Shortly after 10 a.m. in the Manhattan offices of powerhouse law firm Skadden Arps, a young man with jet black hair stepped behind a lectern and called for offers from a crowd of stone-faced lawyers and real estate investors.
From the front row, Jeffrey Gronning, an executive with Normandy Real Estate Partners, quickly raised a paddle in the air, bidding $20.1 million with a flick of the wrist.
The auctioneer began darting glances and pointing fingers. "I have $20 million, 100,000. Do I hear 20.2?"
The crowd was silent and still. The auctioneer followed with the familiar call, going once, twice, "fair warning?" Again, nothing.
In less than 60 seconds, Boston's most storied office building was sold, for $20.1 million plus $640.5 million in preexisting debt, putting the total value of the building at $660.6 million.
It was an abrupt passing, but the event was among the first of what real estate specialists predict will be many such auctions or forced sales of distressed properties in coming months. The Hancock auction was prompted by the failure of the now-former owner, Broadway Partners, which bought it in late 2006 for $1.3 billion, to make its debt payments on the property.
The winning bidder was a joint venture of Normandy Real Estate Partners and Five Mile Capital Partners, which began buying pieces of Broadway Partners' debt on the building last summer as part of a loan-to-own strategy. The firms initiated foreclosure in January after Broadway Partners defaulted on some loans.
Executives of the new owner said Normandy will manage the Hancock and make significant improvements to help attract new tenants to the building, which is struggling with rising office vacancies. The two firms also bought 10 Universal City, an office tower in Burbank, Calif., yesterday.
"Normandy and Five Mile believe these two buildings are each one of the top properties in their respective markets," the partnership said in a statement.
The auction was the first in a wave of such proceedings expected to hit commercial properties in coming years, as the recession takes its toll on real estate firms unable to make debt payments.
"It's certainly going to bring truth to the market," said David Fitzgerald of CB Richard Ellis, a commercial real estate firm. "The recession is starting to hit the commercial market, and the auctioning of the Hancock is the real proof of that."
Normandy and Five Mile initially bought a $75 million slice of debt on the Hancock, hoping to emerge from a pool of lenders in control if Broadway defaulted. By yesterday, Normandy and Five Mile had persuaded several other lenders to sell their interests to them for less than 40 cents on the dollar, according to executives involved in the matter.
While several other potential bidders attended the auction, Normandy and Five Mile were considered to be in the best position because the form of the auction favored existing investors. Arms-length buyers in such foreclosures are required to buy out other lenders, a time-consuming and potentially costly endeavor that proved to be in Normandy and Five Mile's favor.

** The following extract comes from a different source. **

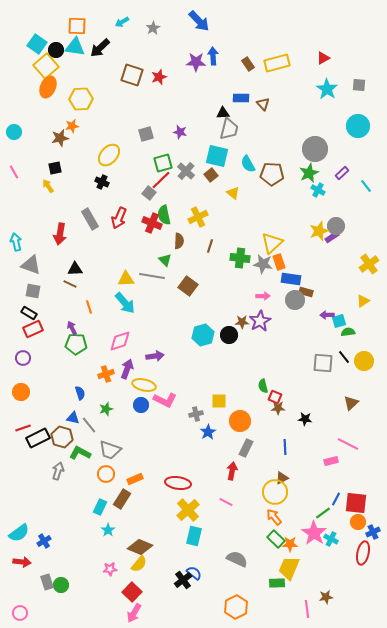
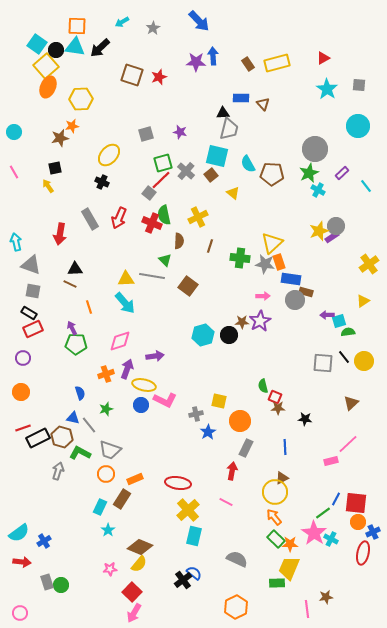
gray star at (263, 264): moved 2 px right
yellow square at (219, 401): rotated 14 degrees clockwise
pink line at (348, 444): rotated 70 degrees counterclockwise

Many of the lawyers, bankers, and real estate investors who packed the Skadden Arps conference room said they were there to get a sense of how similar auctions will unfold in coming months.
The auctioneer called for bids on Universal City Plaza and then on the Hancock. In both cases, Normandy and Five Mile made the first - and only - bids.
The event ended before many of the executives had taken off their suit jackets.